Re: Global variable for whole application.
- Subject: Re: Global variable for whole application.
- From: Brian Willoughby <email@hidden>
- Date: Thu, 19 Apr 2007 16:54:48 -0700
Don't forget that you can subclass NSApplication and tell IB and
Xcode to use your subclass instead of the generic class. You can
access application-global information through NSApp, a global
variable present in all AppKit programs. Sometimes I wrap user
defaults in application methods so that I can enforce behaviors.
Overall, this is great for code which is specific to one application
rather than just a group of classes. You can even reuse the
NSApplication for future programs if you write things generically
enough. Before NSDocument was created, I put much of its
functionality in an NSApplication subclass that I used as a basis for
every program I wrote. These days it's less necessary, but still
helpful for enforcing global behavior.
Uli's approach is also good, and would be necessary for a library of
code that might be reused in more than one application. Without
multiple inheritance, it would be unwieldy for every framework to
subclass or categorize NSApplication, so it is better in those cases
to use a singleton.
Lots of object-oriented design pattern options for implementing globals!
Brian Willoughby
Sound Consulting
On Apr 19, 2007, at 02:04, Uli Kusterer wrote:
Am 19.04.2007 um 06:41 schrieb Tony S. Wu:
my approach is to create a class that handles global variables.

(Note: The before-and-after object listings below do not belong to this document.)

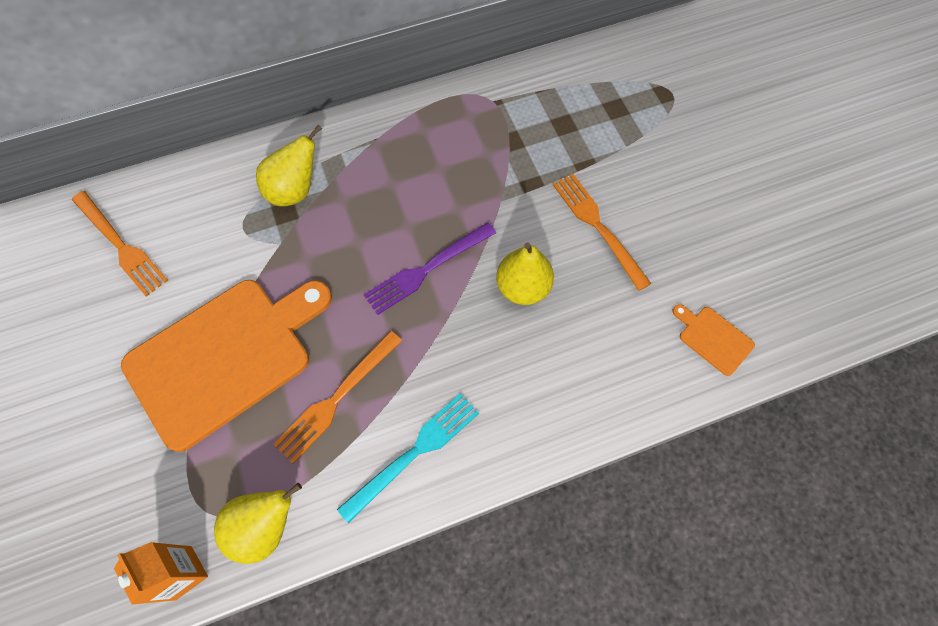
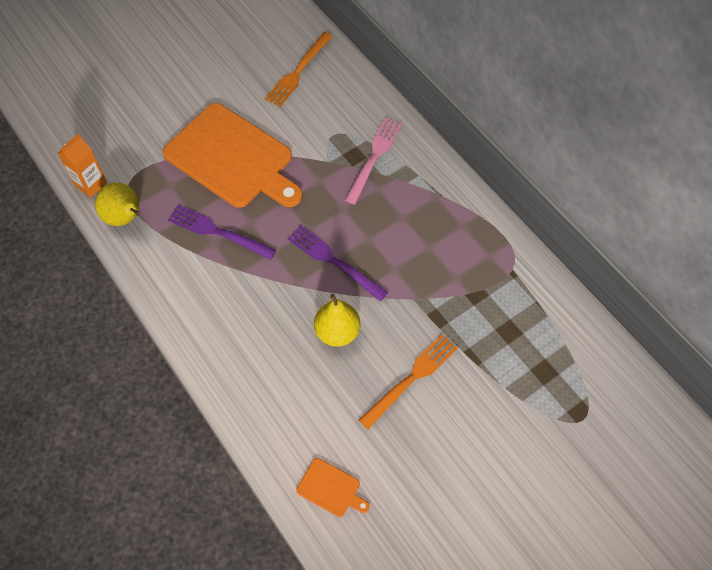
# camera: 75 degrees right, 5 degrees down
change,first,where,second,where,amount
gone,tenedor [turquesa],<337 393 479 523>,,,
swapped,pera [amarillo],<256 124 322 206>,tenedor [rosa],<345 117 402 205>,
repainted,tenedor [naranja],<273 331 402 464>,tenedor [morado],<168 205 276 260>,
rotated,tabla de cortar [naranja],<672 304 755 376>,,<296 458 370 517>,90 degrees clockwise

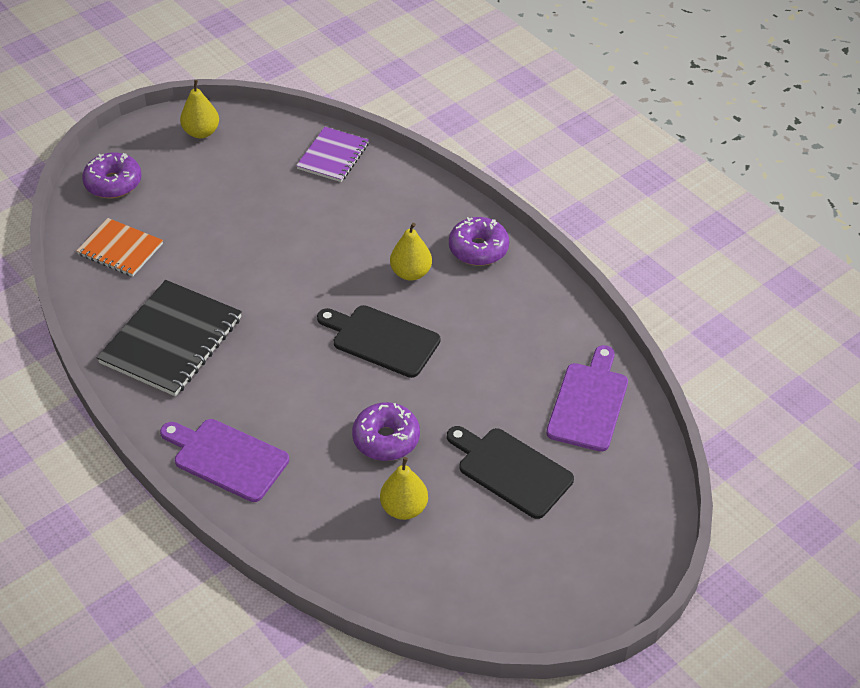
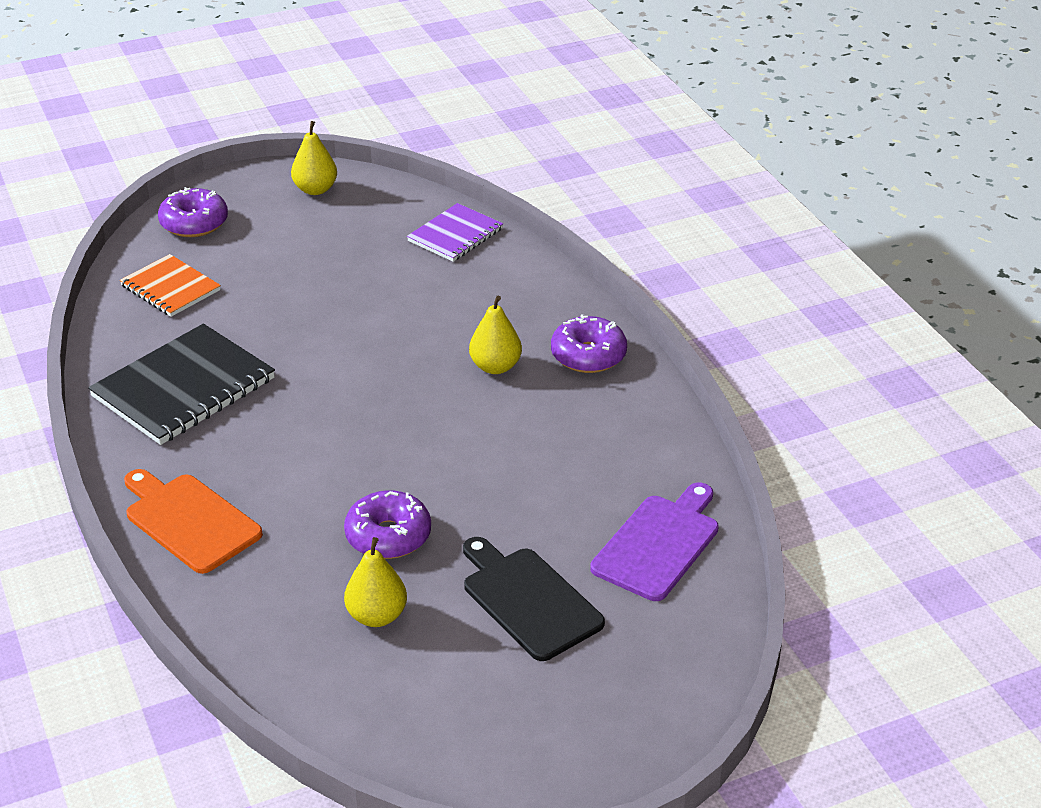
# camera: 15 degrees right, 10 degrees down
change,first,where,second,where,amount
gone,tabla de cortar [negro],<317 305 440 378>,,,
repainted,tabla de cortar [morado],<160 419 289 502>,tabla de cortar [naranja],<124 469 263 574>,

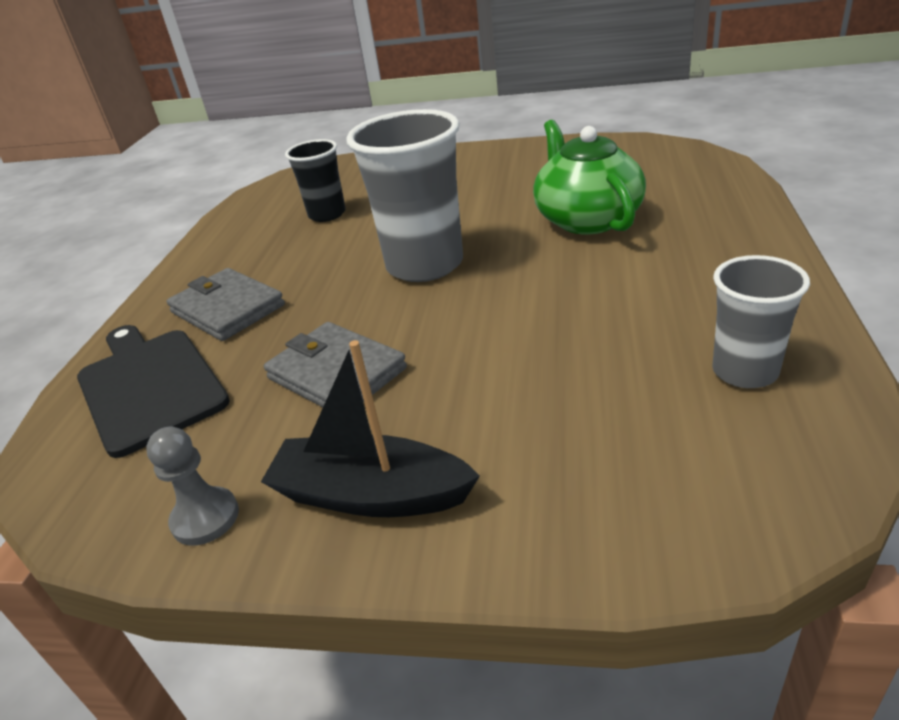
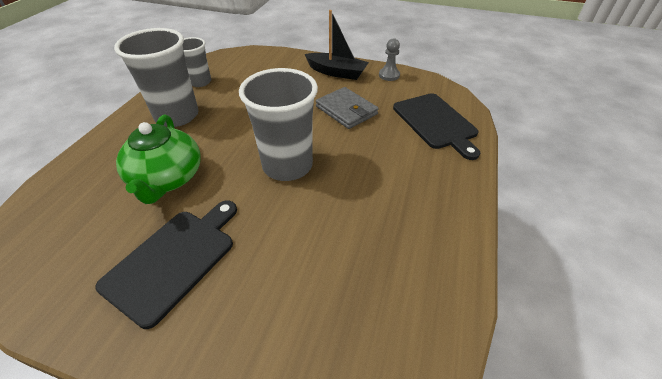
# camera: 175 degrees left, 10 degrees up
change,first,where,second,where,amount
gone,cartera [gris],<167 268 285 341>,,,
gone,vaso [negro],<285 139 346 222>,,,
new,,,tabla de cortar [negro],<95 200 237 329>,
new,,,vaso [gris],<114 28 199 127>,

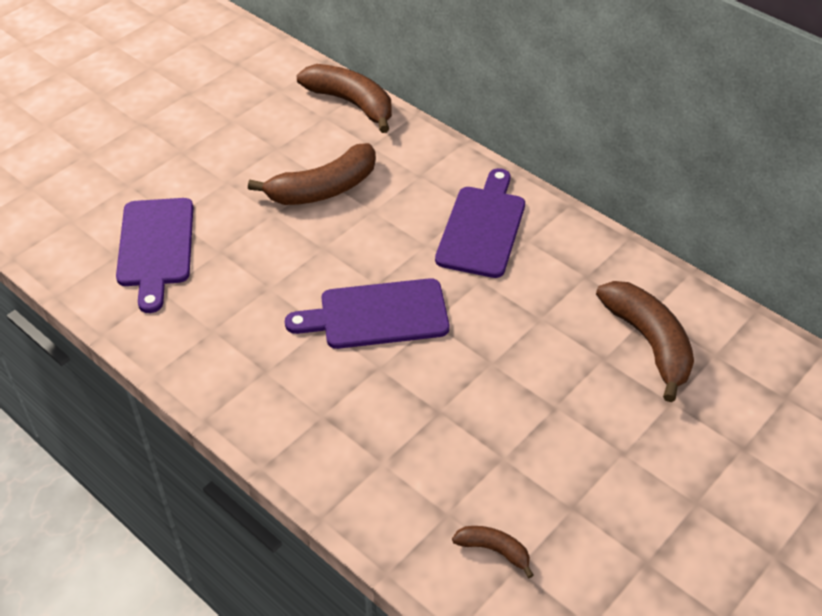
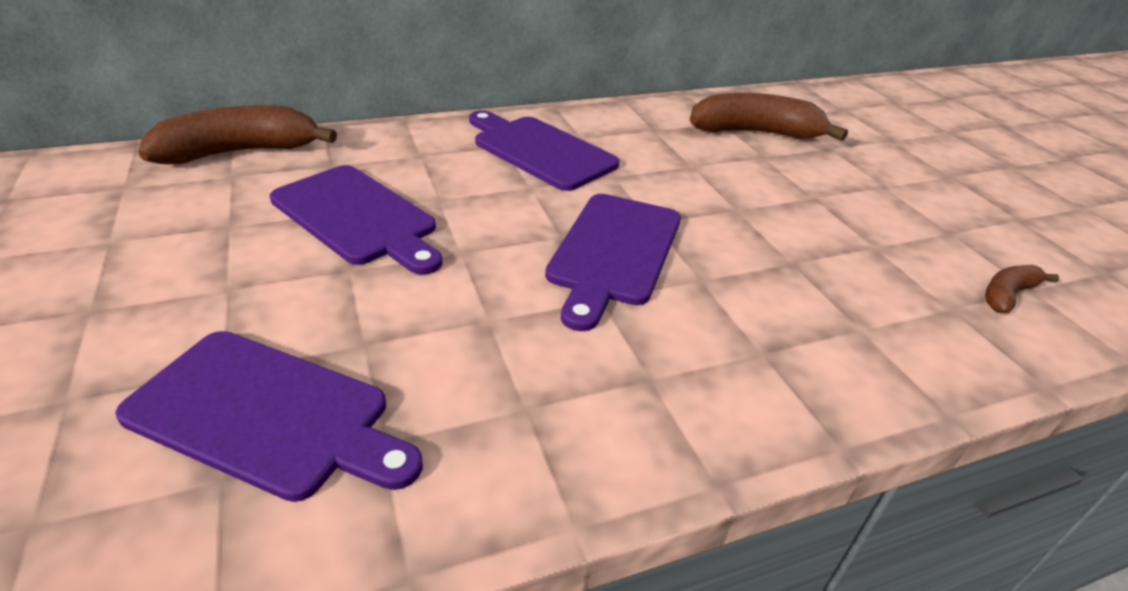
# camera: 65 degrees left, 10 degrees down
change,first,where,second,where,amount
swapped,plátano [marrón],<248 143 376 205>,tabla de cortar [morado],<270 165 442 275>,

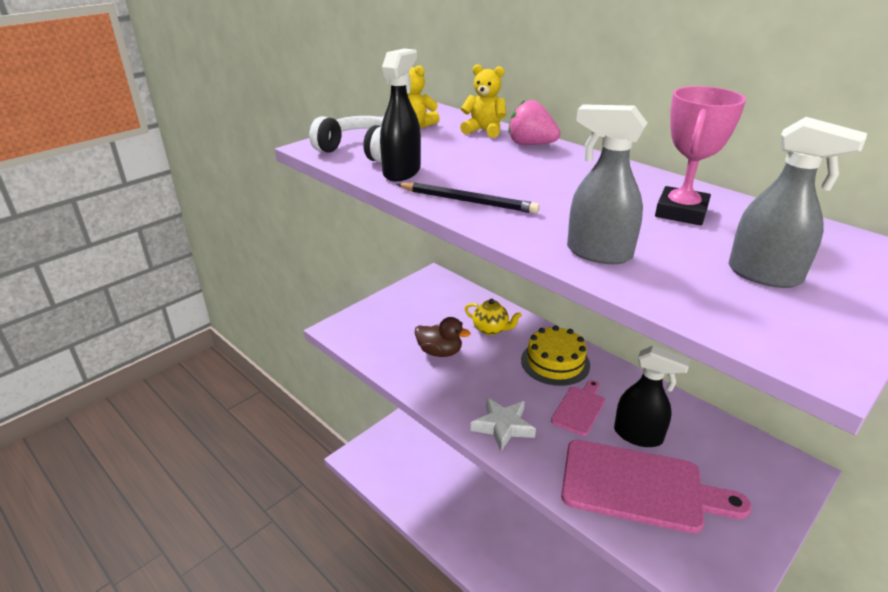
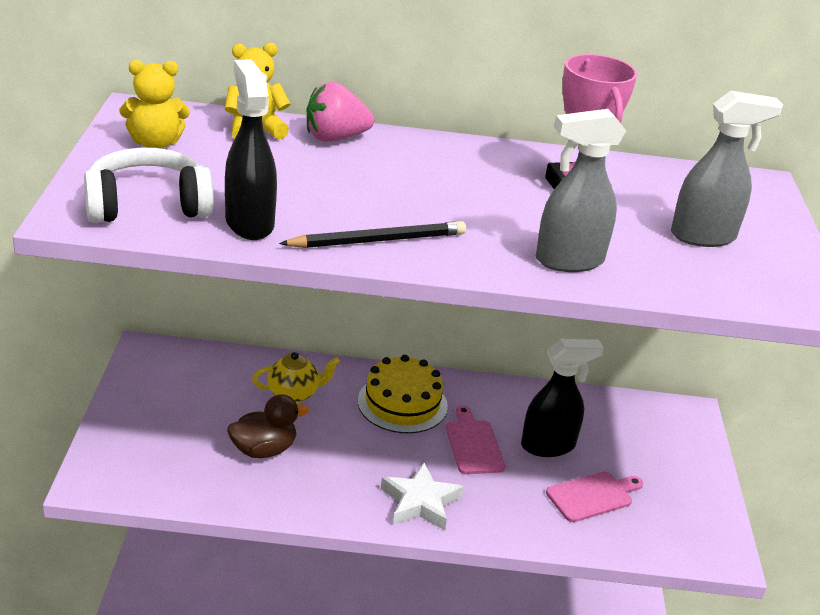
# camera: 45 degrees left, 0 degrees up
change,first,where,second,where,amount
scaled,tabla de cortar [rosa],<561 440 752 534>,,<546 471 643 522>,x0.51

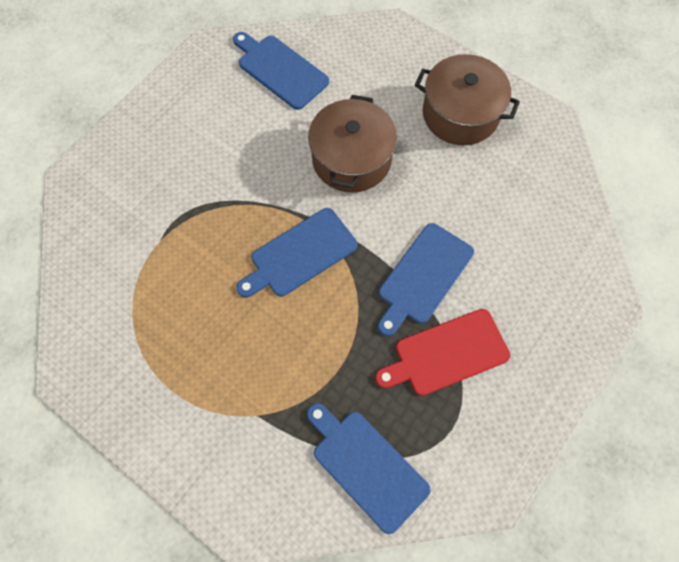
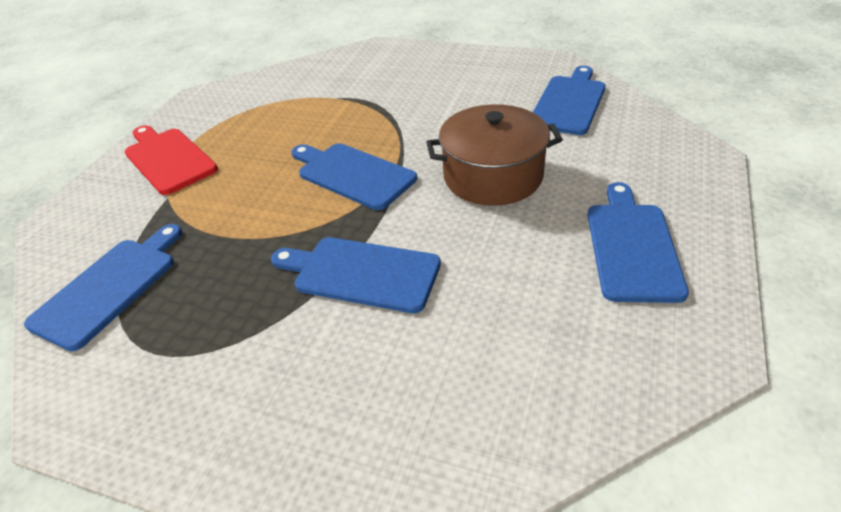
# camera: 75 degrees right, 25 degrees down
change,first,where,second,where,amount
shifted,tabla de cortar [rojo],<375 309 510 396>,,<125 125 218 195>,
swapped,olla [marrón],<415 54 520 145>,tabla de cortar [azul],<588 182 689 303>,

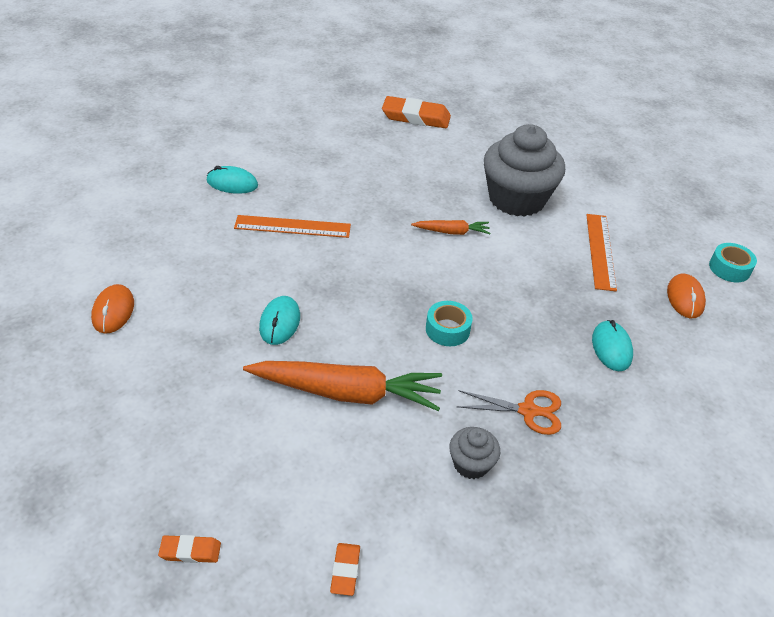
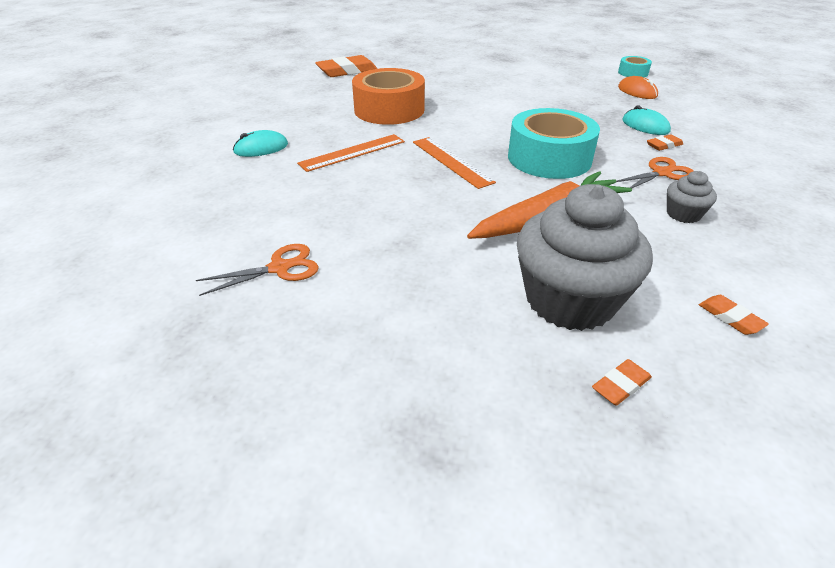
# camera: 35 degrees left, 5 degrees down
change,first,where,second,where,amount
gone,ratón [turquesa],<259 296 300 345>,,,
gone,zanahoria [naranja],<411 220 490 235>,,,
new,,,cinta adhesiva [naranja],<352 68 425 125>,
new,,,goma de borrar [naranja],<647 134 683 151>,
shifted,magdalena [gris],<484 124 565 217>,,<517 184 653 331>,
shifted,regla [naranja],<586 214 617 292>,,<413 137 496 189>,
swapped,ratón [naranja],<91 284 134 334>,tijeras [naranja],<196 244 319 296>,
scaled,cinta adhesiva [turquesa],<426 301 473 346>,,<508 108 600 179>,x2.09

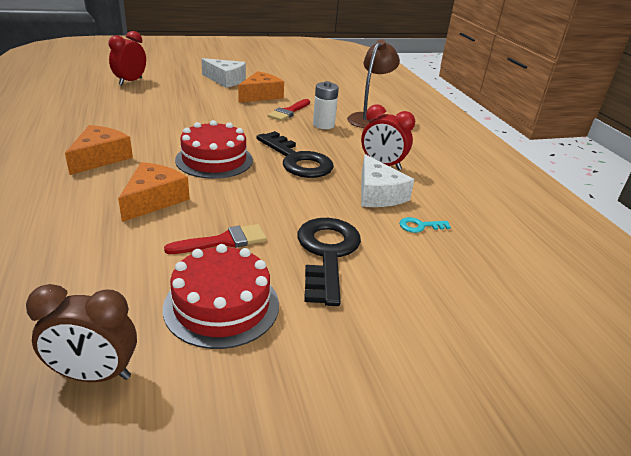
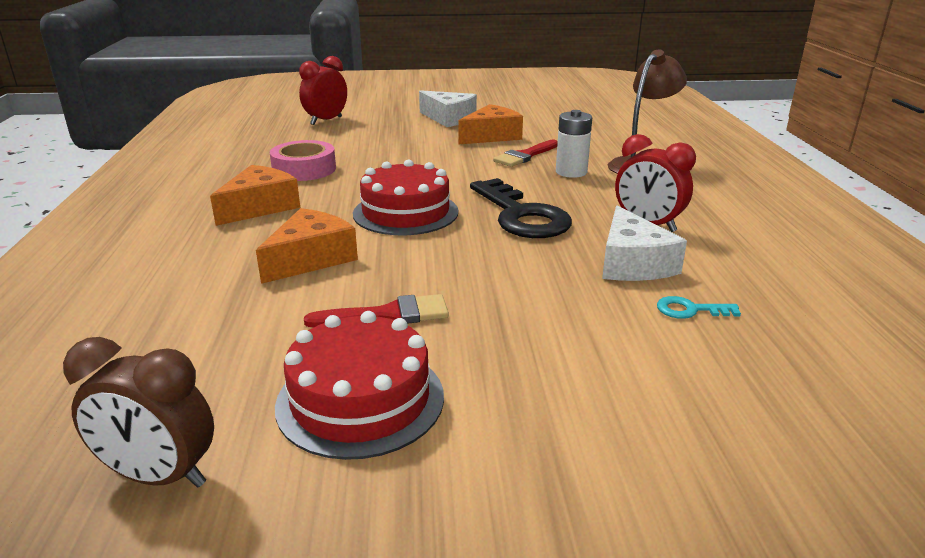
# camera: 15 degrees right, 5 degrees down
change,first,where,second,where,amount
gone,llave [negro],<297 218 361 306>,,,
new,,,cinta adhesiva [rosa],<270 140 336 181>,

Me too, I usually have some singleton that contains the code that
accesses the global, so I just make the "global" an instance
variable of that singleton.
To store the singletons themselves, I generally use file-static
globals in the implementation file, or static variables in a
function, and write an accessor function a la [NSUserDefaults
sharedUserDefaults]. That way I avoid name collisions with other
classes, and prevent spaghetti code because someone directly
changes my global instead of going through my class.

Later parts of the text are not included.